Yuta Yamada, Atsuhide Takesue, Toshiyuki Yokoyama, Daisuke Kudo, Shintaro Nakao
Abstract
Open AccessIntroduction: Scleral rupture during intraocular surgery is a rare but serious complication, most often associated with prior buckling, scleritis, trauma, or high myopia. We report a unique case of scleral penetration by a cryoprobe during primary buckling surgery for traumatic rhegmatogenous retinal detachment (RRD). Case Presentation: A 59-year-old man developed localized RRD 9 days after sustaining blunt ocular trauma from a baseball. During surgery, an area of scleral thinning was noted between the lateral and superior rectus muscles. While performing cryocoagulation for the causative retinal tear, the tip of the cryoprobe penetrated the sclera, resulting in a 4-mm L-shaped rupture beneath the superior rectus muscle.
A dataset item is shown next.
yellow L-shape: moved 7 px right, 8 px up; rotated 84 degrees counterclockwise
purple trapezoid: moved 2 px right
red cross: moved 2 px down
The rupture was successfully repaired with sutures, a silicone sponge, and intravitreal SF6 injection, followed by additional pars plana vitrectomy and photocoagulation for persistent subretinal fluid. Six months postoperatively, the retina remained attached without proliferative vitreoretinopathy, and visual acuity improved to better than 20/20. Conclusion: This case illustrated that blunt ocular trauma can cause occult scleral fragility, even without preoperative signs, emphasizing the need for meticulous intraoperative assessment to avoid rare iatrogenic complications.